Just as imaging center operators thought they had a handle on the inhospitable reimbursment and regulatory environment for 2007, the Centers for Medicare and Medicaid Services (CMS) issued a last-minute transmittal on January 26 that added significant changes to the 14 new compliance standards independent diagnostic testing facilities (IDTFs) must meet in order to bill Medicare.
The changes, made to the Medicare Program Integrity Manual used by local Medicare carriers to enroll and administer the Medicare program for IDTFs, erects new roadblocks for new or newly purchased IDTFs seeking to image the Medicare population. The scope, extent, and timing of the transmittal took many experts in the imaging field by surprise.

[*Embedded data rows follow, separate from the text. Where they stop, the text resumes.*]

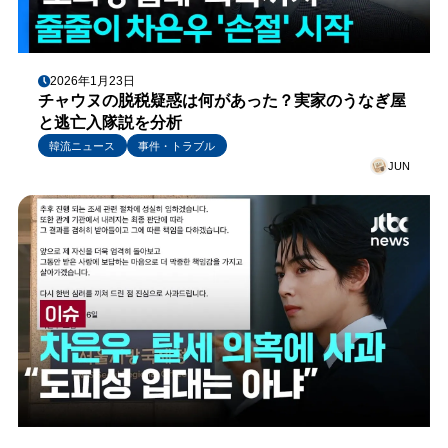
2026年1月23日
チャウヌの脱税疑惑は何があった？実家のうなぎ屋
と逃亡入隊説を分析
韓流ニュース
事件・トラブル
JUN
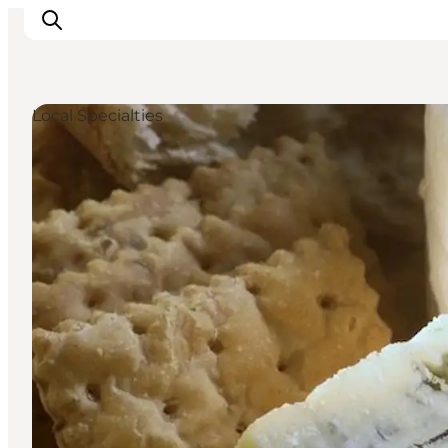
Local Specialties
Inspiratie
Bestemmingen
Wat te doen
Accommodaties
Plan je reis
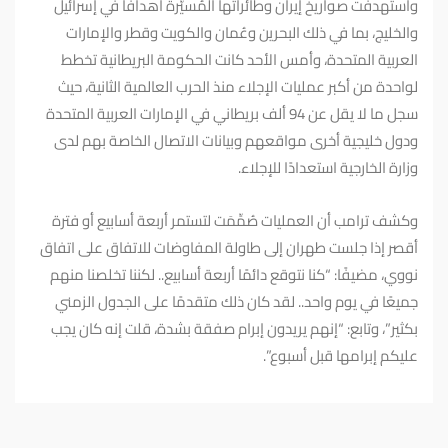
واستهدفت صواريخ إيران وطائراتها المُسيَّرة أهدافًا في إسرائيل
والخليج، بما في ذلك البحرين وعُمان والكويت وقطر والإمارات
العربية المتحدة، وأمس الأحد كانت الحكومة البريطانية تخطط
لواحدة من أكبر عمليات الإجلاء منذ الحرب العالمية الثانية، حيث
سجل ما لا يقل عن 94 ألف بريطاني في الإمارات العربية المتحدة
ودول خليجية أخرى مواقعهم وبيانات الاتصال الخاصة بهم لدى
وزارة الخارجية استعدادًا للإجلاء.
وكشف ترامب أن العمليات صُمِّمَت لتستمر أربعة أسابيع أو فترة
أقصر إذا جلست طهران إلى طاولة المفاوضات للاتفاق على اتفاق
نووي، مضيفًا: “كنا نتوقع دائمًا أربعة أسابيع.. لكننا تخلصنا منهم
جميعًا في يوم واحد.. لقد كان ذلك متقدمًا على الجدول الزمني
بكثير”، وتابع: “إنهم يريدون إبرام صفقة بشدة، قلت إنه كان يجب
عليكم إبرامها قبل أسبوع”.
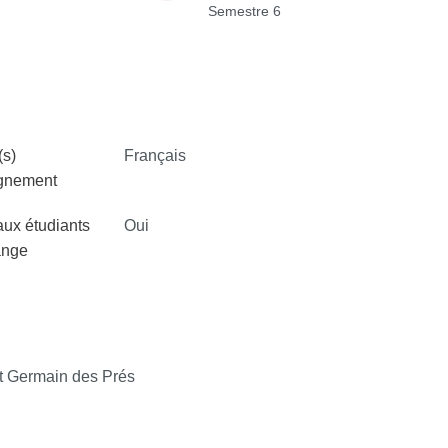
Semestre 6
s)
Français
ignement
aux étudiants
Oui
ange
 Germain des Prés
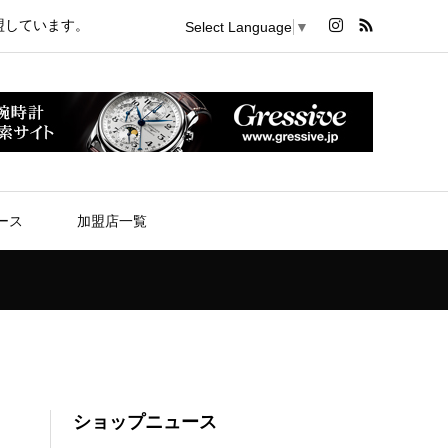
盟しています。
Select Language
▼
ース
加盟店一覧
ショップニュース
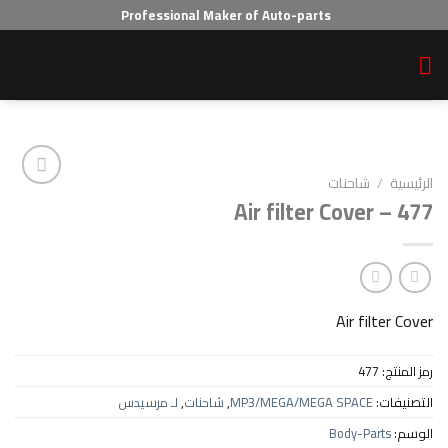
Professional Maker of Auto-parts
احنات
Air filter Cov
Add to wishlist
Air f
4
MP3/MEGA/MEGA SPAC
,
شاحنات
,
لـ مرسيدس
Body-P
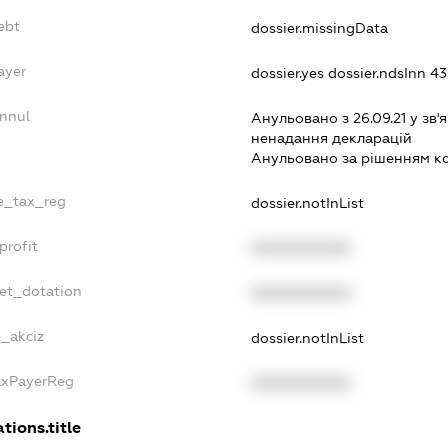
ebt
dossier.missingData
ayer
dossier.yes
dossier.ndsInn 4
Annul
Анульовано з 26.09.21 у зв'я
ненадання декларацiй
Анульовано за рiшенням к
le_tax_reg
dossier.notInList
profit
XXXXXXXXXX
get_dotation
XXXXXXXXXX
e_akciz
dossier.notInList
TaxPayerReg
XXXXXXXXXX
tions.title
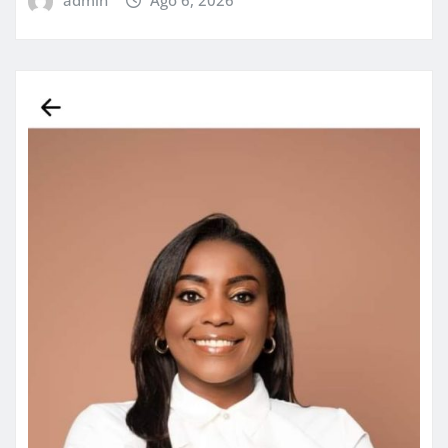
admin
Ago 6, 2026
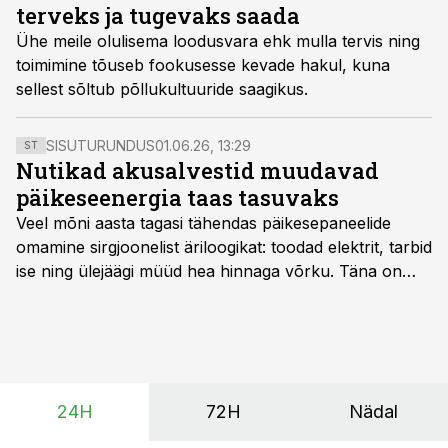
terveks ja tugevaks saada
Ühe meile olulisema loodusvara ehk mulla tervis ning
toimimine tõuseb fookusesse kevade hakul, kuna
sellest sõltub põllukultuuride saagikus.
SISUTURUNDUS
01.06.26, 13:29
ST
Nutikad akusalvestid muudavad
päikeseenergia taas tasuvaks
Veel mõni aasta tagasi tähendas päikesepaneelide
omamine sirgjoonelist äriloogikat: toodad elektrit, tarbid
ise ning ülejäägi müüd hea hinnaga võrku. Täna on
olukord energiaturul muutunud. Taastuvenergia
tootmisvõimsusi on lisandunud omajagu ning
päikeselistel tundidel tekib võrku suur ületootmine, mis
surub börsihinna madalaks või isegi negatiivseks.
Seetõttu on akusalvestid muutumas nii ehitus- kui ka
24H
72H
Nädal
põllumajandusettevõtete jaoks üheks olulisemaks
investeeringuks energialahendustes.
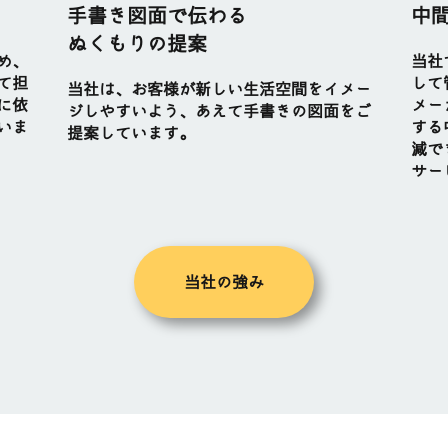
手書き図面で伝わる
中
ぬくもりの提案
め、
当社
て担
して
当社は、お客様が新しい生活空間をイメー
に依
メー
ジしやすいよう、あえて手書きの図面をご
いま
する
提案しています。
減で
サー
当社の強み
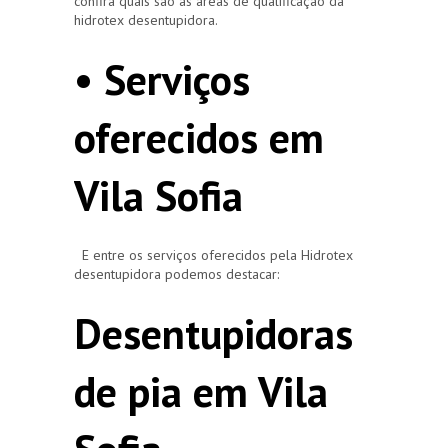
confira quais são as áreas de qualificação da
hidrotex desentupidora.
• Serviços
oferecidos em
Vila Sofia
E entre os serviços oferecidos pela Hidrotex
desentupidora podemos destacar:
Desentupidoras
de pia em Vila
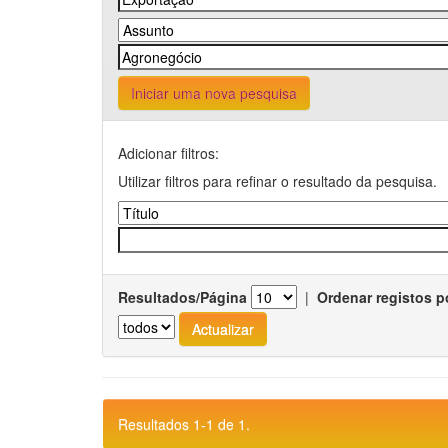
Iniciar uma nova pesquisa
Adicionar filtros:
Utilizar filtros para refinar o resultado da pesquisa.
Resultados/Página
|
Ordenar registos p
Resultados 1-1 de 1.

The single-most onerous aspect of the new standards pertains to the instructions to carriers on when an IDTF may begin billing for Medicare patients. Previously, newly enrolled IDTFs could collect retroactively for all Medicare patients imaged from the time their application was received by the local Medicare carrier. Beginning February 26, IDTFs cannot begin billing Medicare until their applications have been approved by the contractor.
New Section 4.19.1.C of Chapter 10 of the Manual reads as follows: "The contractor shall establish the effective billing date of IDTF CMS-855B applications received on or after the implementation date of this instruction as the date the contractor approved the application."
Multi-site operators also must contend with the new challenges of limiting physician oversight to three sites, as well as the requirement for one enrollment per practice location, which requires IDTFs to separately submit a new CMS-855B application for each site it operates.
The financial impact on operators of new imaging centers, particularly multi-site operators in an expansion mode, is predicted to be great. "It means a significant cash flow problem because it commonly takes a minimum of a month to receive a Medicare number and in some parts of the country, it may be taking two and three months or longer," says W. Kenneth Davis Jr, JD,an attorney and partner with Katten Muchin Rosenman LLP, Chicago, Ill. "And as of January 1, the carriers have had these 14 new standards to review, so the speculation has been that the initial application process may take even longer."
Another of the revisions to the standards for IDTFs applying to become Medicare suppliers requires applicants to attach the credentials or licenses of non-physician employees, such as technologists, to the initial application. Yet another new requirement, Section 4.19.4.A of the Manual, states: "If a specific license/certificate is required for non-physician personnel, a supplier cannot contract with an individual or other entity to provide these services. The owner of the supplier, or a full-time W-2 employee, must have this license."
"The way the application process works is you have to be fully operational and staffed, and fully compliant with all of the 14 standards before you can apply," notes Davis. "That means you have to incur a lot of costs, you are burning through capital, and you can't bill Medicare."
These costs will need to be incorporated into IDTF pro formas moving forward, notes Davis. Another concern for many is that private payors will follow the lead of Medicare and insist that IDTFs have a Medicare number before they can bill privately. States with large Medicare populations, like Arizona and Florida, will present particular challenges to IDTF operators seeking new locations.
In what may be an effort to block leasing arrangements, standard number three prohibits IDTFs from sharing space and equipment with other Medicare suppliers (which includes physicians and IDTFs, but does not include hospitals and other suppliers named "providers" by Medicare). "Most people are concluding that this provision may have the affect of barring/prohibiting IDTFs from entering into lease deals," reports Davis. That will depend on how CMS defines sharing, he explains. "In the typical lease deal, whether a block lease or a per click deal, when the leasee is using the equipment and space, they are using it exclusively, and that tracks language in the Stark and anti-kickback regulations. But if you ask CMS, they may say,"No you are sharing it.' In any event, lease deals often involve the sharing of common space, as allowed under the Stark exceptions and anti-kickback safe harbors."